11 September 2010 ~ 0 Comments

Housing Bubble…to be or not to be?


The day before the last Bank of Canada interest rate announcement CP24 news reported that 80% of economists now think the BofC would be raising the bank rate the following day with most agreeing by 0.25 basis points. Others felt 0.50 basis points would be the outcome and the small minority thought no rate adjustment would be taken. I make mention of this point for two reasons: 1) to highlight that opinions varied widespread with economists (most of whom work for competing banks) on what path the BofC would be taking on a topic that receives much heated debate. And 2) that mere days leading up to the rate announcement the forecasts by said economists were all over the map on what the outcome would be!

What does this have to do with a housing bubble you might be thinking? Well for one thing, that it is common practice for industry professionals to publish conflicting opinions on if Canada will experience the U.S. style housing bubble or a separate version of its own bubble. There are many mixed theories on this but most people think Canada’s housing values will not go down in flames like many parts of the U.S. have. Point being just because this topic gets debated to the cows go home doesn’t mean its valid in all markets across the country.

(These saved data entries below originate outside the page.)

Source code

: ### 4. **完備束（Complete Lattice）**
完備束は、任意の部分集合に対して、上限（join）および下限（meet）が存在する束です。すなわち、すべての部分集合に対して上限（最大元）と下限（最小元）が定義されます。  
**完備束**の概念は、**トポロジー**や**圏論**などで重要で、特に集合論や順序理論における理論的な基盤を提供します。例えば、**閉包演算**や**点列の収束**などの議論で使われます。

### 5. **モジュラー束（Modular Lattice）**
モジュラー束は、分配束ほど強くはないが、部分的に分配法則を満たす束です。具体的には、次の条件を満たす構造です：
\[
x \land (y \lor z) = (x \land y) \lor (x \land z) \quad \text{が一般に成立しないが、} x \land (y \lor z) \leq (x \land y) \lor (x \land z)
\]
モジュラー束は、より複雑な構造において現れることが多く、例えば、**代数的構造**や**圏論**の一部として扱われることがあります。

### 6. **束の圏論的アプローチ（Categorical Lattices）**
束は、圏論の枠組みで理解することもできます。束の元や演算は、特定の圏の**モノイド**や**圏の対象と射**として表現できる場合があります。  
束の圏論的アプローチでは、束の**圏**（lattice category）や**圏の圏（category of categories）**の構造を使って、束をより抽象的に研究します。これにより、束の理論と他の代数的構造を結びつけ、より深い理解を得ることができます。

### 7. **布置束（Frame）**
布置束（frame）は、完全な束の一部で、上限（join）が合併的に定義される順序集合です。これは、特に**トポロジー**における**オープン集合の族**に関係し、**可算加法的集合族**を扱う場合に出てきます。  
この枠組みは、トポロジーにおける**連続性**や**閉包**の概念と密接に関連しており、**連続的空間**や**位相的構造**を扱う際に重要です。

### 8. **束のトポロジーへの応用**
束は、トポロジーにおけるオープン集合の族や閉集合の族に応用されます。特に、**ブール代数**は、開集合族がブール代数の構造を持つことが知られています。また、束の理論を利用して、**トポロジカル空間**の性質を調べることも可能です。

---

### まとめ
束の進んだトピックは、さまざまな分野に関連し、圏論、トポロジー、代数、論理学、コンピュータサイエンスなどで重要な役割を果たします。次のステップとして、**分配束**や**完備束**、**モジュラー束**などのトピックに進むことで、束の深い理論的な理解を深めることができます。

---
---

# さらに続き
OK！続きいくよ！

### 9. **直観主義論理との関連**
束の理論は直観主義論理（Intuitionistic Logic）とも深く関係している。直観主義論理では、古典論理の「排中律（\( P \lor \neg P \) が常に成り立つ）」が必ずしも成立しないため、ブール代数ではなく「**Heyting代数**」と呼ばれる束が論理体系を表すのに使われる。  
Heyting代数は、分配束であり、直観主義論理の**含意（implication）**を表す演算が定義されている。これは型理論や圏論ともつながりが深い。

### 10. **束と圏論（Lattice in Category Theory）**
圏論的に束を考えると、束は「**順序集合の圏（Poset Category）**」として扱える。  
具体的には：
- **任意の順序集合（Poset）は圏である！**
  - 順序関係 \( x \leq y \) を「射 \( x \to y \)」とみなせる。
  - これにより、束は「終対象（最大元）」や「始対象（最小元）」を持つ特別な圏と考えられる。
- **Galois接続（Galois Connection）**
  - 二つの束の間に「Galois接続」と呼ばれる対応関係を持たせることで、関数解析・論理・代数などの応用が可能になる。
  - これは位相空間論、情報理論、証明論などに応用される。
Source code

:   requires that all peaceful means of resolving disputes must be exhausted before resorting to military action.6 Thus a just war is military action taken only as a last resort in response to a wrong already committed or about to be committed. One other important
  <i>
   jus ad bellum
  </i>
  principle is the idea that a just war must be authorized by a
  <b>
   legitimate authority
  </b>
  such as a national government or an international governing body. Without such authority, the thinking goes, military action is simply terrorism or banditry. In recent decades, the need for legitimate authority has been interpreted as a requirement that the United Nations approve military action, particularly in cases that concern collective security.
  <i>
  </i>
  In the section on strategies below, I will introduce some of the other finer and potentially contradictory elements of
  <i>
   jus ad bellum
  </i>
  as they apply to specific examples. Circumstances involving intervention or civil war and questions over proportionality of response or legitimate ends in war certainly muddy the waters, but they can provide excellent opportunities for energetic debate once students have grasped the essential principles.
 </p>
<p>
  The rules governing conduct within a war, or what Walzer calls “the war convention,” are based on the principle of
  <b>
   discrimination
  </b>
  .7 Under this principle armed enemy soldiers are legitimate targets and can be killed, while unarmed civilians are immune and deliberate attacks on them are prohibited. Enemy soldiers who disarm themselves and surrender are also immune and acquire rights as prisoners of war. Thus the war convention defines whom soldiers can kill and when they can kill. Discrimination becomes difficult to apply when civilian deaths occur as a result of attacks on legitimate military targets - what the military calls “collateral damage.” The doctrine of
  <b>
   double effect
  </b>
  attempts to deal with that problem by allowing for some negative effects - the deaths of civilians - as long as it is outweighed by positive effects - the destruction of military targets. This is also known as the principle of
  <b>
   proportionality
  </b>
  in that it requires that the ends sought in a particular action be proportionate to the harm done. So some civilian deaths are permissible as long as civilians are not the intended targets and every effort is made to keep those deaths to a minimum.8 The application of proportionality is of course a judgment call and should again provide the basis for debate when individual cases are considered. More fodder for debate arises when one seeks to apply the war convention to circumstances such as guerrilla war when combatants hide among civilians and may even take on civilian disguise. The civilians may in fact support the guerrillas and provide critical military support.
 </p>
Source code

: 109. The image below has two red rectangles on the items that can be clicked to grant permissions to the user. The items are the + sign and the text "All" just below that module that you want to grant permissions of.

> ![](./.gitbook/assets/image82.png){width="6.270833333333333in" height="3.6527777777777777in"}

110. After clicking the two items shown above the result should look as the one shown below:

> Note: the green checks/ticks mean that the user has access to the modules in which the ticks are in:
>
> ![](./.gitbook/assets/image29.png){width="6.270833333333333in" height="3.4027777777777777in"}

In the central and central/east markets of Toronto that I specialize in I have assisted dozens of buyers across all categories (first time, move-up, trophy home etc.) in the past year navigate the murky waters of the oft discussed bubble tidal wave. And in all cases here is what I have come to know:

  • that although banks allow for up to 35% of income to cover mortgage and property taxes the extremely high majority of my clients are probably not exceeding 25%. Plain english this means they are not purchasing property at the top end of the range that they can comfortably afford. I myself purchased in 2009 at 20%.
  • interest rates and where are they going? A good guess would be up eventually but this necessarily doesn’t spell disaster. There are so many different mortgage plans and options out there (and new ones continue to enter the market) that I can’t keep track of all them! Align yourself with a reputable mortgage planner or banker (reputable doesn’t mean the one who will give you the cheapest rate or free swag) who will not only guide you through the maze of products but most likely save you thousands of dollars in the process! My mortgage planner has been pretty much bang on with where the market is going for the past 10 years at least (he will probably say forever) with interest rates and he has saved me lots of money. But his value goes further than telling me he can get me the lowest rate. How to structure my mortgage, do we need to consider tax implications, what’s my overall financial plan? This information is valuable to me maybe more than what rate I pay regardless if I have bubble concerns or not.
  • purchase good property and for fair market value. Yes market value will fluctuate up and down over time. You make your money with your time in the market, not by timing the market. I point out all potential pitfalls to my buyer clients upfront before they are considering putting in an offer. Just because someone else purchased a property and is now selling it doesn’t mean its a good property. There are too many factors to list here on what to consider but “buyer beware” is always prevelant when buying real estate. Bottom line do yourself a favour and let a reputable agent navigate this jungle for you. I promise you I could point out a thing or two about a property most people don’t even consider.

Simple in principal but if you add buying within your affordability range, a well planned out mortgage strategy with purchasing good property at current market value I’m willing to wager bubble or no bubble you will sleep soundly at night. Regardless of what the “experts” are predicting will happen. I’m one of them and I know I do!